Ainsi énoncée, l’offense peut se trouver constituée par des écrits ou des paroles dès lors qu’ils sont publics, mais également par un dessin ou un photomontage. Des membres d’un syndicat étudiant l’ont appris au cours de l’année 2009 alors qu’ils avaient été inquiétés pour une affiche représentant un photomontage du Président Sarkozy. Les mobiles du délit étant indifférents, une condamnation peut être prononcée à raison d’une controverse politique, voire d’une simple critique historique. Ainsi, un concitoyen a été condamné à trente euros d’amende avec sursis pour avoir brandi lors de la visite du président Sarkozy dans son département de la Mayenne, une pancarte sur laquelle étaient inscrites des paroles prononcées par le même Président Sarkozy en personne lors de la sa visite au salon de l’agriculture en février 2008 et devenues célèbres : « casse-toi pov’con ». Ce droit d’insulte asymétrique dans les propos publics entre le Président de la République et ses concitoyens illustre le caractère exorbitant de ce délit d’offense.

Le délit d’offense au Président de la République apparaît ainsi clairement comme une atteinte à la liberté d’expression et d’opinion politique.
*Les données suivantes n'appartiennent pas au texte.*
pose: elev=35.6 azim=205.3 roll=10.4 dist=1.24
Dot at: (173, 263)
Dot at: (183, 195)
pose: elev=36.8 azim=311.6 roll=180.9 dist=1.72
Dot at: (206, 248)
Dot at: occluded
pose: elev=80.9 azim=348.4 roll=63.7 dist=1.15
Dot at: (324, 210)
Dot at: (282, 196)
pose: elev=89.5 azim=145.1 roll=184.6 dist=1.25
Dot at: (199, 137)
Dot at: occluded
En effet, s’il a été instauré sous la IIIe République (et utilisé six fois), les règles institutionnelles d’alors faisaient du Président de la République une fonction arbitrale non élue au suffrage universel direct, au-dessus des débats politiques partisans. Tel n’est plus le cas du Président de la République de la Ve  République, en particulier depuis son élection au suffrage universel direct introduite en 1962, et notamment avec l’usage partial, partisan et particulièrement désacralisé qui est fait de cette fonction par le Président Nicolas Sarkozy. Le Président de la République est plus que jamais sur le devant de la scène publique, voire même omniprésent dans la sphère médiatique et n’est aucunement au-dessus de la mêlée politique. Si l’invocation du délit d’offense au Président de la République sous la présidence de Charles De Gaulle pouvait encore s’expliquer par le climat tendu lié à la guerre d’Algérie et aux menaces proférées par celles et ceux qui refusaient de reconnaître le processus d’indépendance de l’Algérie, aujourd’hui, l’invocation de ce grief par Nicolas Sarkozy – ou le pouvoir d’État en son nom – n’est pas de mise dans une démocratie.
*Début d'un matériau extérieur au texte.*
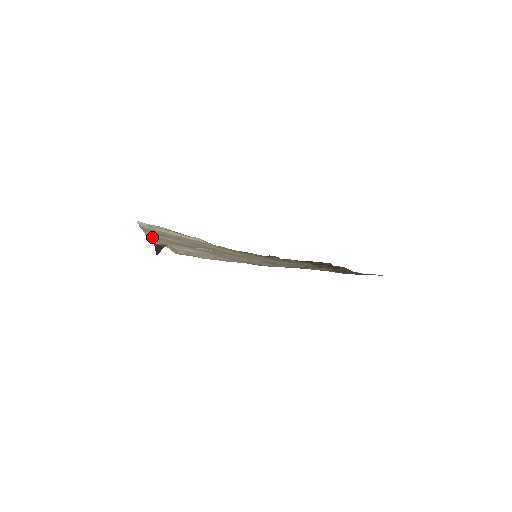
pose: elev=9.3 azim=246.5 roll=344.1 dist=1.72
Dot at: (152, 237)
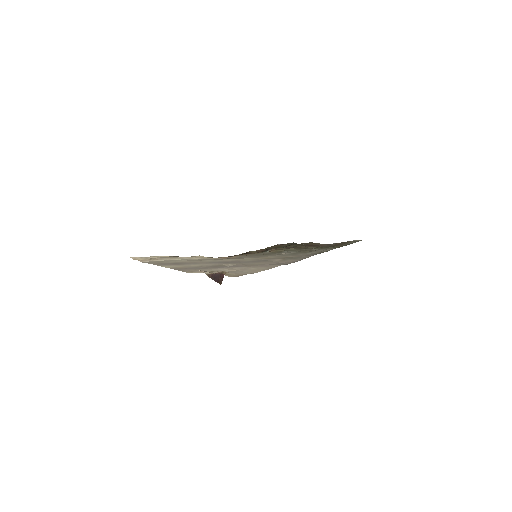
Dot at: (180, 269)
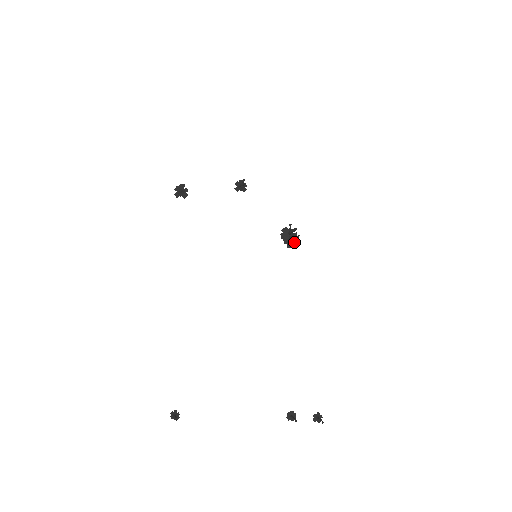
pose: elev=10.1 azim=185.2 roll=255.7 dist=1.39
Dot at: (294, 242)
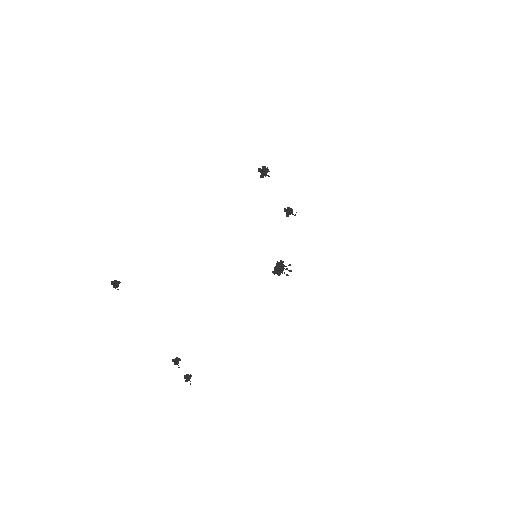
Dot at: (279, 274)
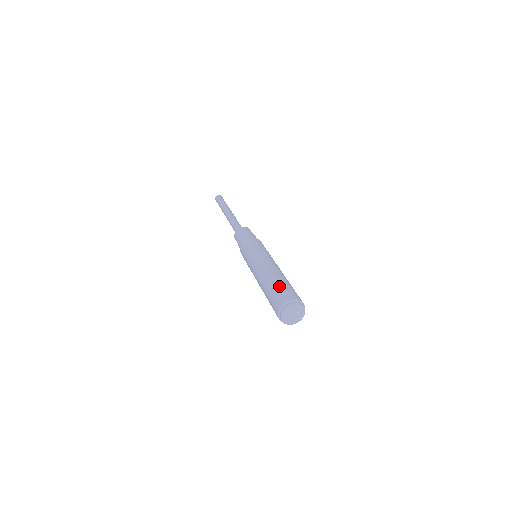
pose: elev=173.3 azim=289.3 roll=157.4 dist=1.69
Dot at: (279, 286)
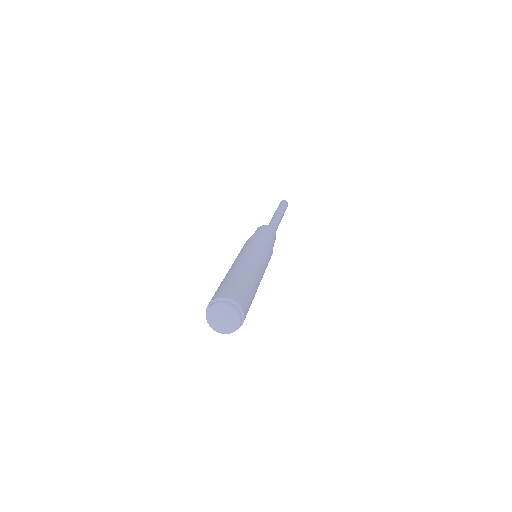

La France a déjà dû abroger le délit d’offense à chef d’État étranger à l’occasion de la loi n° 2004-204 du 9 mars 2004 portant adaptation de la justice aux évolutions de la criminalité (dite « loi Perben II »), suite à sa condamnation le 25 juin 2002 par la Cour européenne des droits de l’homme (« affaire Colombani et autres contre France »), selon un raisonnement pouvant exactement s’appliquer au délit d’offense au Président de la République. La 17e Chambre correctionnelle de Paris avait déjà déclaré ce délit contraire à l’article 10 de la Convention européenne des droits de l’homme défendant le droit à la liberté d’expression, constatant par conséquent sa désuétude, et déboutant les chefs d’État Idriss Déby, Denis Sassou Nguesso et Omar Bongo, à l’occasion de la sortie du livre Noir silence. Qui arrêtera la Françafrique ? de François-Xavier Verschave (2000). Quant à la Cour européenne des droits de l’homme, elle a clairement déclaré dans son jugement du 25 juin 2002 rendu à l’unanimité que le délit d’offense tend à porter atteinte à la liberté d’expression et ne répond à aucun « besoin social impérieux » susceptible de justifier cette restriction : le régime dérogatoire du délit d’offense à chef d’État est attentatoire à la liberté d’expression.

Afin de conformer la législation de notre pays avec les exigences démocratiques et ses engagements internationaux supérieurs, il est donc proposé d’en finir avec ce délit d’offense au Président de la République.

Tel est le contenu de la proposition de loi qu’il vous est demandé, Mesdames, Messieurs, de bien vouloir adopter

PROPOSITION DE LOI

Article unique

L’article 26 de la loi du 29 juillet 1881 sur la liberté de la presse est abrogé.